How does fashion influence your music?
Early on I was inspired by Mute Records from London with bands like Depeche Mode and Erasure who had very strong visual aesthetics. That was something that I wanted to bring into what I was doing. First it came through on the design of the records, and then later on in the design of stages and visuals. At a certain point, I started to realize that there was more power in presenting myself aesthetically as a whole so that people got the idea of what I was trying to represent.
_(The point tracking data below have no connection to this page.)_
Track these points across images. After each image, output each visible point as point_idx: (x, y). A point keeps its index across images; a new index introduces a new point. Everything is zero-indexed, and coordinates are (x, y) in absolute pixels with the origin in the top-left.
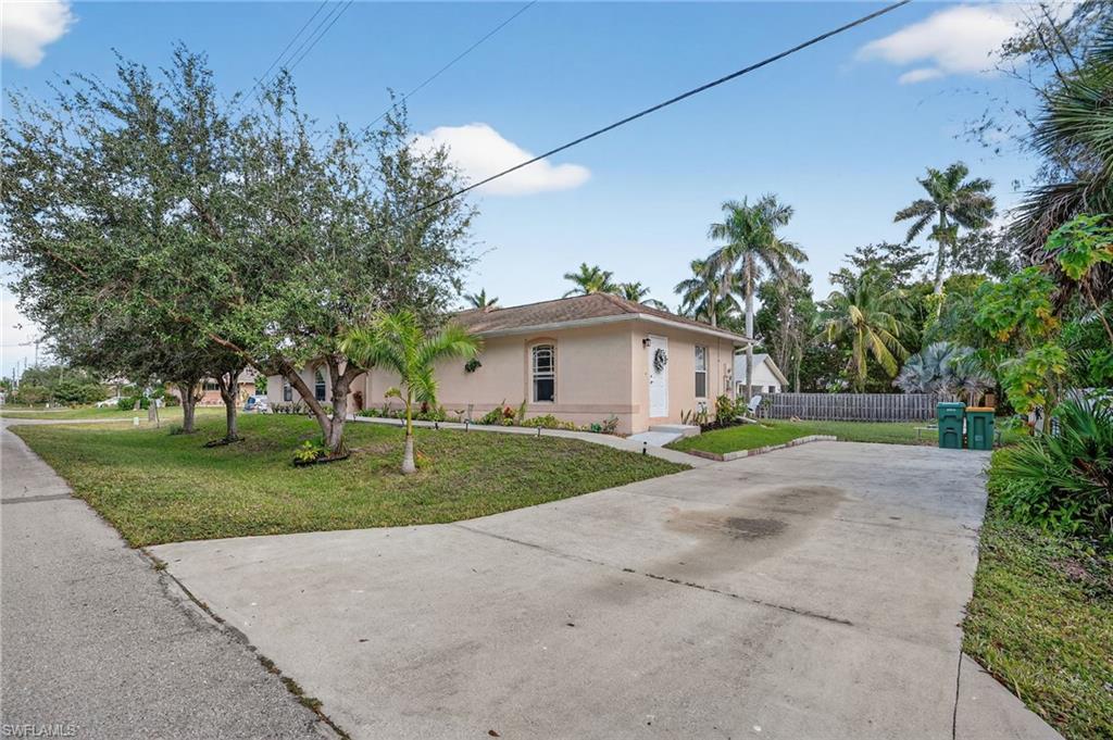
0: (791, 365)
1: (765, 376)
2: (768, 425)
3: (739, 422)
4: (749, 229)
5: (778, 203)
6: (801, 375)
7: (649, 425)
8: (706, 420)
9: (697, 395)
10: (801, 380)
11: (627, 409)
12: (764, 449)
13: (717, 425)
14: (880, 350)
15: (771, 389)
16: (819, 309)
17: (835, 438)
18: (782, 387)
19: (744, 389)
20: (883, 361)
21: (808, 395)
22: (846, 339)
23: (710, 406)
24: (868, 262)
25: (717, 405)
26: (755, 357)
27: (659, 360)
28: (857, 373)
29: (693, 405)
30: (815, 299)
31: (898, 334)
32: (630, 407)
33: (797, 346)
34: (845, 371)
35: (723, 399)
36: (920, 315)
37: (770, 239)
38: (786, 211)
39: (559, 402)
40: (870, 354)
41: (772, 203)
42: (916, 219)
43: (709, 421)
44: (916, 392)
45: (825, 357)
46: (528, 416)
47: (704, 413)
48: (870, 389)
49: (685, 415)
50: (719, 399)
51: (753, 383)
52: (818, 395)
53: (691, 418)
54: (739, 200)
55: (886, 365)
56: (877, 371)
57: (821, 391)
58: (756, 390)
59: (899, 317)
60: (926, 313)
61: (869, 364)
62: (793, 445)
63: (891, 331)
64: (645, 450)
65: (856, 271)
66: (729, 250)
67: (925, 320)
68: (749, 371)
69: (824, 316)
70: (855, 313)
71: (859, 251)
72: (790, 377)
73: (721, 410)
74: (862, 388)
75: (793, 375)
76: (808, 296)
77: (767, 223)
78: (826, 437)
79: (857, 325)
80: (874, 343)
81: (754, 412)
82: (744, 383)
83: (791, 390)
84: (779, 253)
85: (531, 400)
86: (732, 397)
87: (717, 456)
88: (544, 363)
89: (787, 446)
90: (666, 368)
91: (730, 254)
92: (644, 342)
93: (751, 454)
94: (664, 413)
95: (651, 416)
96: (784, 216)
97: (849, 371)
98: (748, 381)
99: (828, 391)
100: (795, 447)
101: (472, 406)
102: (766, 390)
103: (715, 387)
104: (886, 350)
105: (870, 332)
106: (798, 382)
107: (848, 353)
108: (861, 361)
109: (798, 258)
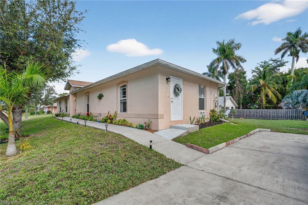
0: (239, 100)
1: (230, 103)
2: (235, 123)
3: (221, 122)
4: (225, 51)
5: (235, 42)
6: (242, 103)
7: (170, 124)
8: (204, 121)
9: (200, 109)
10: (242, 105)
11: (156, 116)
12: (235, 140)
13: (210, 124)
14: (270, 94)
15: (232, 108)
16: (249, 82)
17: (270, 130)
18: (236, 107)
19: (223, 108)
20: (272, 98)
21: (244, 110)
22: (258, 91)
23: (206, 115)
24: (265, 65)
25: (210, 114)
26: (227, 97)
27: (177, 91)
28: (262, 102)
29: (197, 114)
30: (247, 79)
31: (276, 89)
32: (157, 115)
33: (241, 94)
34: (258, 102)
35: (213, 111)
36: (285, 83)
37: (233, 54)
38: (238, 45)
39: (128, 113)
40: (267, 96)
41: (233, 42)
42: (283, 51)
43: (206, 121)
44: (288, 108)
45: (250, 97)
46: (118, 119)
47: (203, 117)
48: (266, 108)
49: (192, 119)
50: (211, 111)
51: (226, 106)
52: (248, 110)
53: (195, 120)
54: (221, 41)
55: (273, 100)
56: (269, 102)
57: (249, 109)
58: (227, 108)
59: (277, 83)
60: (287, 82)
61: (266, 99)
62: (250, 135)
63: (274, 88)
64: (151, 146)
65: (262, 69)
66: (218, 59)
67: (287, 84)
68: (225, 102)
69: (250, 84)
70: (262, 82)
71: (262, 62)
72: (239, 104)
73: (212, 116)
74: (264, 107)
75: (239, 103)
76: (245, 78)
77: (231, 49)
78: (264, 129)
79: (262, 86)
80: (268, 92)
81: (227, 116)
82: (223, 106)
83: (239, 108)
84: (236, 60)
85: (119, 112)
86: (218, 110)
87: (204, 149)
88: (124, 93)
89: (247, 136)
90: (181, 94)
91: (218, 60)
92: (167, 79)
93: (228, 145)
94: (180, 118)
95: (172, 120)
96: (238, 46)
97: (259, 102)
98: (225, 105)
99: (251, 109)
100: (251, 136)
101: (101, 114)
102: (230, 108)
103: (209, 105)
104: (273, 94)
105: (267, 88)
106: (241, 106)
107: (259, 96)
108: (264, 98)
109: (243, 61)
There was a shift for me in the mid-2000s, a response to finding designers that had the aesthetic that I was looking for, like Raf Simons and Rick Owens. I was always into black and a more minimalistic look, but fashion also has to be functional for me. I’m lanky and kind of alien-robotic looking anyway, so that’s what I want people to see—a kid in the machines and the physicality of going back and forth between them and these frequencies that emerge.
I often take a step back and think about how we all take the world in through our different senses. People are listening to me on stage, they’re listening to me talk, they’re seeing photos of me. How can I best represent who I am?
Are there any creative endeavors that you haven’t yet explored that you’d like to?
I love just giving people an experience that they’ve never had before. It started with music, and I’ve built upon it to give people a completely immersive 360 degree view where they can’t even escape if they want to. I admire people like Anish Kapoor, who I collaborated with, as well as Tadao Ando, Raf or Rick, who create environments where you just walk in and everything makes sense and feels like a complete reality.
Having the opportunity in the future to work with an architect and design a space specifically for music, working with a designer to make sure that everything that’s a part in the experience has a certain look and feel, to go beyond CLOSE and my previous Plastikman Live shows and go into three dimensions, to go deeper into spaces, would be an inspiring next step for me.